Kuala Lumpur, retate della polizia contro i profughi birmani
di Steve Suwannarat

Ai rohingya già presenti da tempo si sono aggiunti nelle ultime settimane oltre 22mila chin in fuga dalle violenze dei militari di Yangon. Il governo di Putraiaya condanna il golpe ma gli immigrati birmani in Malaysia sembrano oggi più ostaggi che ospiti accolti e rispettati.


Kuala Lumpur (AsiaNews) - La Malaysia accoglie una consistente presenza di immigrati, ma la severità delle leggi e una loro applicazione opportunista rende difficile l’esistenza a quasi 156mila profughi del Myanmar registrati dall’Alto Commissariato delle Nazioni Unite per i Rifugiati. Alla maggioranza di esuli di etnia rohingya sfuggiti a varie ondate persecutorie, si sono aggiunti dalla fine dello scorso settembre oltre 22mila chin in fuga dalle violenze dei militari birmani agli ordini della giunta che ha preso il potere a febbraio.
☆ ☆ ☆ ☆ ☆ ☆ ☆
### Compito 1
Elenca tutti i nomi di luoghi, tra città e Paesi, che compaiono nell'articolo sui profughi birmani in Malaysia.
### Compito 2
Ricopia parola per parola il brano dell'articolo sui profughi birmani in Malaysia che comincia con "Kuala Lumpur, retate" e va avanti fino a "potere a febbraio.".

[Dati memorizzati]
☆ ☆ ☆ ☆ ☆ ☆ ☆
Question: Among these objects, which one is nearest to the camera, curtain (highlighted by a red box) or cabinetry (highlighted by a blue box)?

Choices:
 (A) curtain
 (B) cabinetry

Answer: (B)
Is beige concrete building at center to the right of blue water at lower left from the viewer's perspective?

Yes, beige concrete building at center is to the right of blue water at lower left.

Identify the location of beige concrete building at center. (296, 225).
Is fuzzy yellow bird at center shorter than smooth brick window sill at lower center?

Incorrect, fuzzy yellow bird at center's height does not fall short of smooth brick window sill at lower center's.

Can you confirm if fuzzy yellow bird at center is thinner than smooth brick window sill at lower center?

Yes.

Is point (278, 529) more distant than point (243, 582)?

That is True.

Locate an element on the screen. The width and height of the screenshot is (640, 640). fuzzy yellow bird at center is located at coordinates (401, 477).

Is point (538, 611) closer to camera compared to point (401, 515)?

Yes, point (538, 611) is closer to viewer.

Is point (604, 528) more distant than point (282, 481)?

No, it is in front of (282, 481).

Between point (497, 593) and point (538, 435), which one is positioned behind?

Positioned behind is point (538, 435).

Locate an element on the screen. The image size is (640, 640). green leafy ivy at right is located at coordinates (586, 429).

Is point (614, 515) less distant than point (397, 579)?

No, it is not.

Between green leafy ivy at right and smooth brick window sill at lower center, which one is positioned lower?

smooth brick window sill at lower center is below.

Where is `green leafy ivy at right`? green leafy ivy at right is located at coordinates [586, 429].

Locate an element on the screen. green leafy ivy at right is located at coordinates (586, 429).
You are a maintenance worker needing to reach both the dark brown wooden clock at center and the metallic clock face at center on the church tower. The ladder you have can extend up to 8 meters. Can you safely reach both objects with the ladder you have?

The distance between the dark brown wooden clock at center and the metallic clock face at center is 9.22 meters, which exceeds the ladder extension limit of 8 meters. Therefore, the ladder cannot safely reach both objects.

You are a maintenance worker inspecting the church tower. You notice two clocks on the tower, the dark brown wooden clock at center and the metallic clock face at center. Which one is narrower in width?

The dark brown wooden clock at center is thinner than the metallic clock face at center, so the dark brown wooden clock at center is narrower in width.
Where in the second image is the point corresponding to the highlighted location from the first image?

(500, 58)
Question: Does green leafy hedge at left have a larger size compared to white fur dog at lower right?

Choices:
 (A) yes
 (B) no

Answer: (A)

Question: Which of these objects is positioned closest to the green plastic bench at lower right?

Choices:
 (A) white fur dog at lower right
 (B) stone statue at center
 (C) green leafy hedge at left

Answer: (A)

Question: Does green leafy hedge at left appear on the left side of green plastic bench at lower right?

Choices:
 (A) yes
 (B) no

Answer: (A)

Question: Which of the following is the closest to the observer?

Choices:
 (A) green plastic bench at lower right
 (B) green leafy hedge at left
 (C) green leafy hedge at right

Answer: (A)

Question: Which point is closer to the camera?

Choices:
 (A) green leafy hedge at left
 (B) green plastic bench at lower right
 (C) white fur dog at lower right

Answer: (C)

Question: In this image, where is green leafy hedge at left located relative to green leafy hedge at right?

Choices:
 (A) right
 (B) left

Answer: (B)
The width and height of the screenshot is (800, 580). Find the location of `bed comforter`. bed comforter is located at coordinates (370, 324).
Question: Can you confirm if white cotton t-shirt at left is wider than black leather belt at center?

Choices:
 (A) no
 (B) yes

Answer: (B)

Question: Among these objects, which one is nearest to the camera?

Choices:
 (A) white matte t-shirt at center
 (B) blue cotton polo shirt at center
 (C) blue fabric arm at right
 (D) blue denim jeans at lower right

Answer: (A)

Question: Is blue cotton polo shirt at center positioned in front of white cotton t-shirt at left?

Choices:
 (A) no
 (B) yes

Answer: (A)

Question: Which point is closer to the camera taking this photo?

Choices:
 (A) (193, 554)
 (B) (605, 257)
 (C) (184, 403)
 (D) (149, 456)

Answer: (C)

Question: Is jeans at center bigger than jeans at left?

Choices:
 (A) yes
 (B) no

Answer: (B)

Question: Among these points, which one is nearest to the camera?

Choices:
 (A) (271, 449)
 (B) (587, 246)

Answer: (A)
☆ ☆ ☆ ☆ ☆ ☆ ☆
### Soluzione svolta 1
- Kuala Lumpur
- Yangon
- Putraiaya
- Malaysia
- Myanmar

### Soluzione svolta 2
Kuala Lumpur, retate della polizia contro i profughi birmani
di Steve Suwannarat

Ai rohingya già presenti da tempo si sono aggiunti nelle ultime settimane oltre 22mila chin in fuga dalle violenze dei militari di Yangon. Il governo di Putraiaya condanna il golpe ma gli immigrati birmani in Malaysia sembrano oggi più ostaggi che ospiti accolti e rispettati.


Kuala Lumpur (AsiaNews) - La Malaysia accoglie una consistente presenza di immigrati, ma la severità delle leggi e una loro applicazione opportunista rende difficile l’esistenza a quasi 156mila profughi del Myanmar registrati dall’Alto Commissariato delle Nazioni Unite per i Rifugiati. Alla maggioranza di esuli di etnia rohingya sfuggiti a varie ondate persecutorie, si sono aggiunti dalla fine dello scorso settembre oltre 22mila chin in fuga dalle violenze dei militari birmani agli ordini della giunta che ha preso il potere a febbraio.